3.8. Fourier Transform Infrared Spectroscopy (FTIR)

Figure 5 illustrates FTIR spectra of cellulose before and after oxidation treatment. The increase in intensity of the peak that can be observed at 3400–3500 corresponds to different O-H functional groups [42]. Additionally, the absorbance at approximately 1740 cm⁻¹ is attributed to the C=O stretching vibration of carboxyl groups. This increase is due to the conversion of many hydroxyl groups of D-glucose units into carboxyl groups [43].

All FTIR spectra in Figure 6 show a large broad band at 3400–3200 cm⁻¹, which is related to the stretching of O-H bonds in hydroxyl, phenol, and carboxyl groups [44]. There are specific peaks for PVA, where the peaks in the 2900–2940 cm⁻¹ and 3264 cm⁻¹ regions relate to stretching vibration of methylene groups (C-CH₂) and stretching vibrations of –OH groups, respectively [45,46]. The observed vibrational band at 2840–3000 cm⁻¹ refers to C-H stretching of alkyl groups [46]. The bands at 1076 cm⁻¹ are attributable to cationic starch. The peak at 1076 cm⁻¹ corresponds to C1-H bending [47].

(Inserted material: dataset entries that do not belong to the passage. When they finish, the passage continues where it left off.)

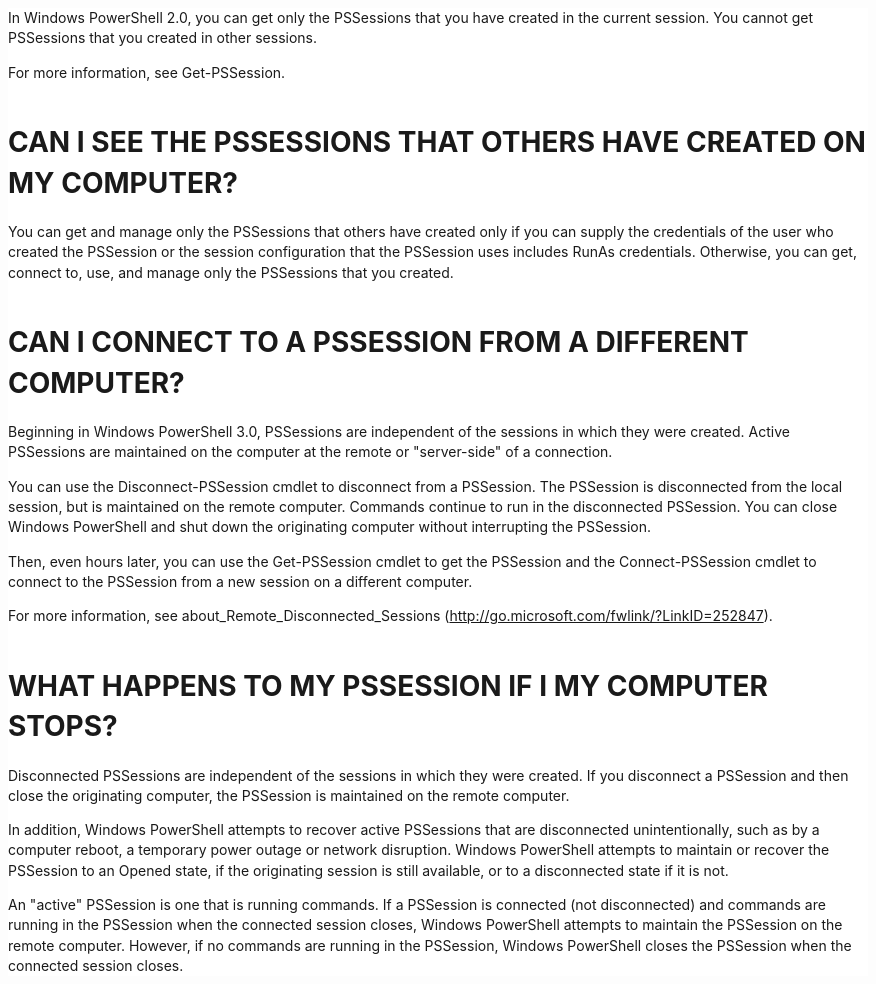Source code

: In Windows PowerShell 2.0, you can get only the PSSessions
that you have created in the current session. You cannot get
PSSessions that you created in other sessions.

For more information, see Get-PSSession.

# CAN I SEE THE PSSESSIONS THAT OTHERS HAVE CREATED ON MY COMPUTER?


You can get and manage only the PSSessions that others have created
only if you can supply the credentials of the user who created the
PSSession or the session configuration that the PSSession uses
includes RunAs credentials. Otherwise, you can get, connect to, use,
and manage only the PSSessions that you created.

# CAN I CONNECT TO A PSSESSION FROM A DIFFERENT COMPUTER?


Beginning in Windows PowerShell 3.0, PSSessions are independent
of the sessions in which they were created. Active PSSessions
are maintained on the computer at the remote or "server-side" of
a connection.

You can use the Disconnect-PSSession cmdlet to disconnect
from a PSSession. The PSSession is disconnected from the
local session, but is maintained on the remote computer.
Commands continue to run in the disconnected PSSession. You
can close Windows PowerShell and shut down the originating computer
without interrupting the PSSession.

Then, even hours later, you can use the Get-PSSession cmdlet to
get the PSSession and the Connect-PSSession cmdlet to connect to the
PSSession from a new session on a different computer.

For more information, see about_Remote_Disconnected_Sessions
(http://go.microsoft.com/fwlink/?LinkID=252847).

# WHAT HAPPENS TO MY PSSESSION IF I MY COMPUTER STOPS?

Disconnected PSSessions are independent of the sessions
in which they were created. If you disconnect a PSSession
and then close the originating computer, the PSSession is
maintained on the remote computer.

In addition, Windows PowerShell attempts to recover active
PSSessions that are disconnected unintentionally, such as
by a computer reboot, a temporary power outage or network
disruption. Windows PowerShell attempts to maintain or recover
the PSSession to an Opened state, if the originating session
is still available, or to a disconnected state if it is not.

An "active" PSSession is one that is running commands. If
a PSSession is connected (not disconnected) and commands are
running in the PSSession when the connected session closes,
Windows PowerShell attempts to maintain the PSSession on the
remote computer. However, if no commands are running in the
PSSession, Windows PowerShell closes the PSSession when the
connected session closes.
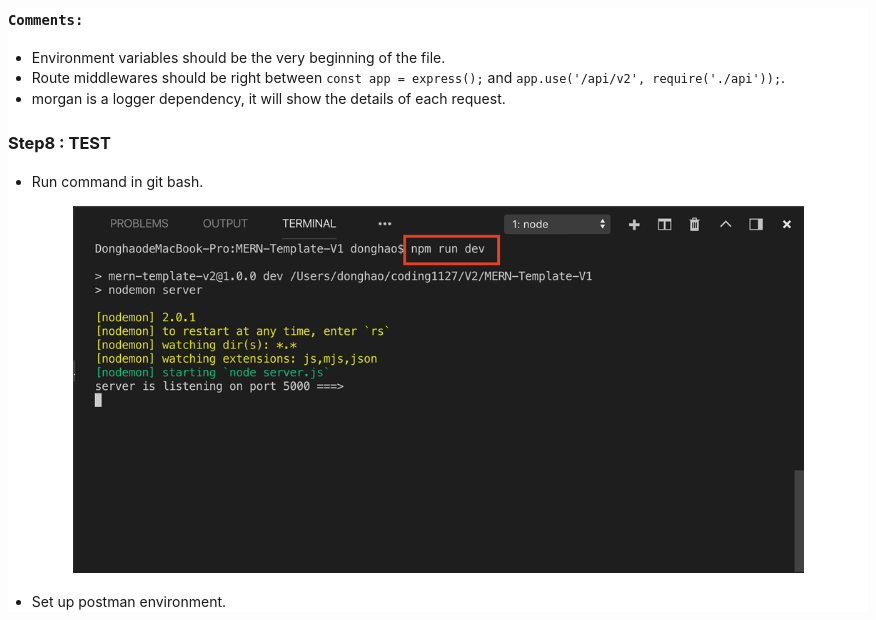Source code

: ### `Comments:`

- Environment variables should be the very beginning of the file.
- Route middlewares should be right between `const app = express();` and `app.use('/api/v2', require('./api'));`.
- morgan is a logger dependency, it will show the details of each request.

### Step8 : TEST

- Run command in git bash.
<p align="center">
<img src="../assets/201.png" width=85%>
</p>

- Set up postman environment.
<p align="center">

3.9. Nitrogen Adsorption Isotherms

Figure 7 displays our nitrogen adsorption–desorption analysis of filter papers and determination of the specific surface area of the filter papers. The specific surface areas of the U, O, U/CS/PVA, and O/CS/PVA filter papers were determined to be 0.88, 1.35, 2.84, and 3.43 m²/g, respectively. Notably, the surface area in oxidized filters was greater than in unoxidized ones, and the addition of additives further increased the surface area. O/CS/PVA exhibited the highest specific surface area, while U exhibited the lowest. In the unoxidized sample, the maximum absorption value was 0.24 cm³/g, and with the reduction in the pressure ratio, the absorption value was at first approximately constant or decreased slowly, and then with a further decrease in the pressure ratio, the rate of reduction in the absorption value increased, while in the oxidized sample without additives, the maximum amount of absorption was 0.4 cm³/g, and with the reduction in the pressure ratio, the amount of absorption also decreased. In samples with additives, the amount of absorption reached 0.8 cm³/g, and the amount of absorption also decreased with the reduction in the pressure ratio. These results indicate that oxidation treatment and additives increase porosity while maintaining the size of the pores. These findings are consistent with the research of Shrotri et al. [48], which suggests that oxidation of filter papers increases porosity, thus increasing the surface area. Additionally, research by Azhar et al. [49] indicates that PVA creates pores in the composition, further enhancing porosity.

4. Conclusions

This study has explored the potential of bamboo fibers as a sustainable raw material for filter paper production without synthetic fibers and with appropriate mechanical resistance. Mechanical properties such as tear strength, burst resistance, and tensile strength were examined, and oxidized filters showed a significant effect in increasing these properties, especially when combined with PVA and CS. Air permeability measurements demonstrated nuanced effects of additives on porosity, and oxidized filters with the combined additives CS and PVA produced the highest air permeability. The combined addition of CS and PVA not only provided high mechanical strengths but also increased porosity while maintaining pore size. The results demonstrated that bamboo fibers, particularly when subjected to oxidation and specific additives, offer promise for sustainable filter paper production, providing a tailored approach to meeting diverse filtration needs.